- **Job A**:
List every package loaded without being commented out under the "% GPS packages" heading of the LaTeX preamble.
- **Job B**:
Write the next part of the LaTeX preamble for the uai2022 paper, picking up after its final line.

--- Text shown ---

%\documentclass{uai2022} % for initial submission
\documentclass[accepted]{uai2022} % after acceptance, for a revised
                                    % version; also before submission to
                                    % see how the non-anonymous paper
                                    % would look like
%% There is a class option to choose the math font
% \documentclass[mathfont=ptmx]{uai2022} % ptmx math instead of Computer
                                         % Modern (has noticable issues)
% \documentclass[mathfont=newtx]{uai2022} % newtx fonts (improves upon
                                          % ptmx; less tested, no support)
% NOTE: Only keep *one* line above as appropriate, as it will be replaced
%       automatically for papers to be published. Do not make any other
%       change above this note for an accepted version.

%% Choose your variant of English; be consistent
% usepackage[american]{babel}
\usepackage[british]{babel}

%% Some suggested packages, as needed:
\usepackage{natbib} % has a nice set of citation styles and commands
    \bibliographystyle{apalike}
%    \bibliographystyle{agsm}
%    \bibliographystyle{plainnat}
    \renewcommand{\bibsection}{\subsubsection*{References}}
\usepackage{mathtools} % amsmath with fixes and additions
% \usepackage{siunitx} % for proper typesetting of numbers and units
\usepackage{booktabs} % commands to create good-looking tables
\usepackage{tikz} % nice language for creating drawings and diagrams

% GPS packages
\usepackage{amsfonts}       % blackboard math symbols
\usepackage{amsmath}       % multi-line eqns 
\usepackage{algorithm}
\usepackage{algorithmic}
\usepackage{tabularx}
\usepackage{multirow}
% \usepackage{algorithm2e}	% ?

--- The data ---

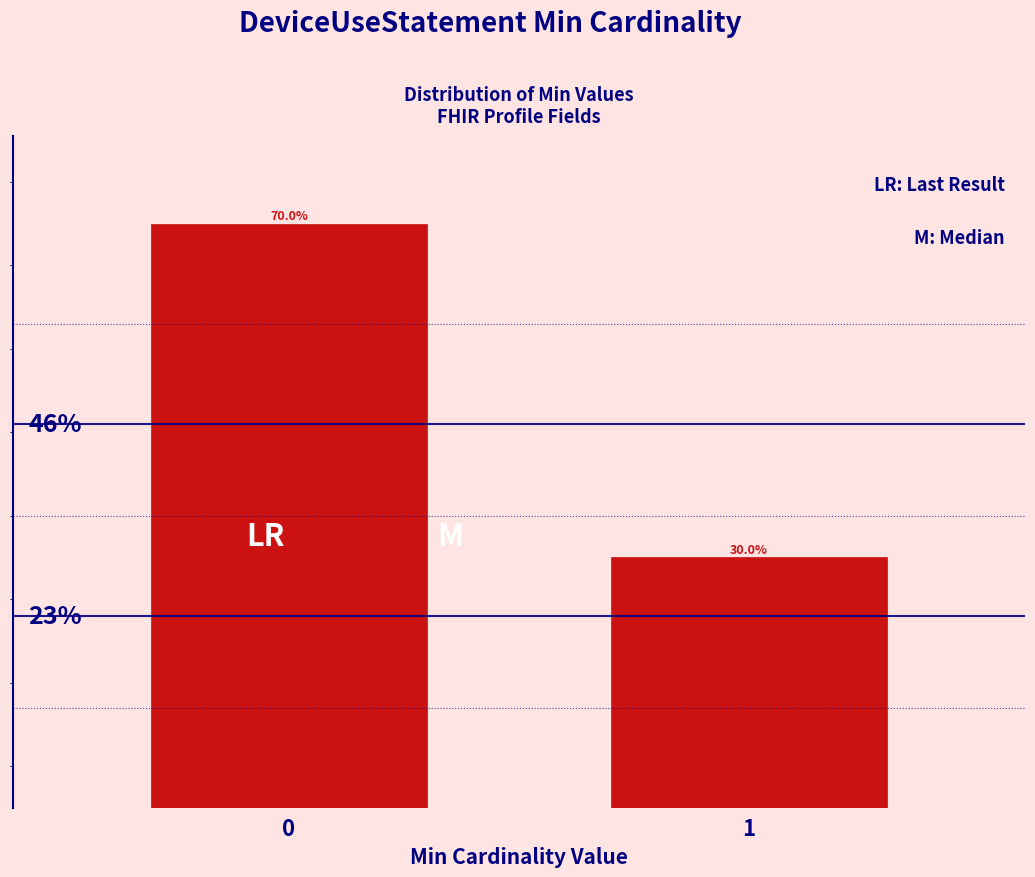

Rank the categories by value from lowest to highest.

1, 0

---

- **Written response A**:
amsfonts, amsmath, algorithm, algorithmic, tabularx, multirow

- **Written response B**:
%% Provided macros
% \smaller: Because the class footnote size is essentially LaTeX's \small,
%           redefining \footnotesize, we provide the original \footnotesize
%           using this macro.
%           (Use only sparingly, e.g., in drawings, as it is quite small.)

%% Self-defined macros
\newcommand{\swap}[3][-]{#3#1#2} % just an example


% ==== GPS specific packages/macros:
% using 'fig' as subdir for figures
% \graphicspath{{figures/},{fig/}} % apparently they dont like this?

% the following file contains most of the article specific commands and symbols
\include{TMacros}

% ==== end GPS specific packages/macros


\title{Greedy Equivalence Search in the Presence of Latent Confounders - Supplement}

% The standard author block has changed for UAI 2022 to provide
% more space for long author lists and allow for complex affiliations
%
% All author information is authomatically removed by the class for the
% anonymous submission version of your paper, so you can already add your
% information below.
%
% Add authors
\author[1]{\href{mailto:<Tom.Claassen@ru.nl>?Subject=GPS-UAI2022}{Tom Claassen}{}}
\author[1]{\href{mailto:<g.bucur@cs.ru.nl>?Subject=GPS-UAI2022}{Ioan~Gabriel~Bucur}{}}
%\author[1]{Tom~Claassen}
%\author[1]{Ioan~Gabriel~Bucur}
% Add affiliations after the authors
\affil[1]{%
    Institute for Computing and Information Sciences\\
    Radboud University\\
    Nijmegen, (The) Netherlands
  }
  
\begin{document}
\maketitle

\begin{abstract}
This article is the supplement to the UAI 2022 paper `Greedy Equivalence Search in the Presence of Latent Confounders'. It contains all proofs to the lemmas in the main paper, as well as additional details and background information. Numbering is consistent with the main paper.

Software implementation (Matlab) of all code and experimental settings publicly available via \url{https://github.com/tomc-ghub/gps_uai2022}.
\end{abstract}


\appendix

\section{Remark on size of MECs}
One may wonder whether searching between equivalence classes is actually worth the trouble, given the famous conclusion from \cite{GillispieP2002} that the average size of equivalence classes for DAGs is bounded below 4, even as $n$ goes to infinity.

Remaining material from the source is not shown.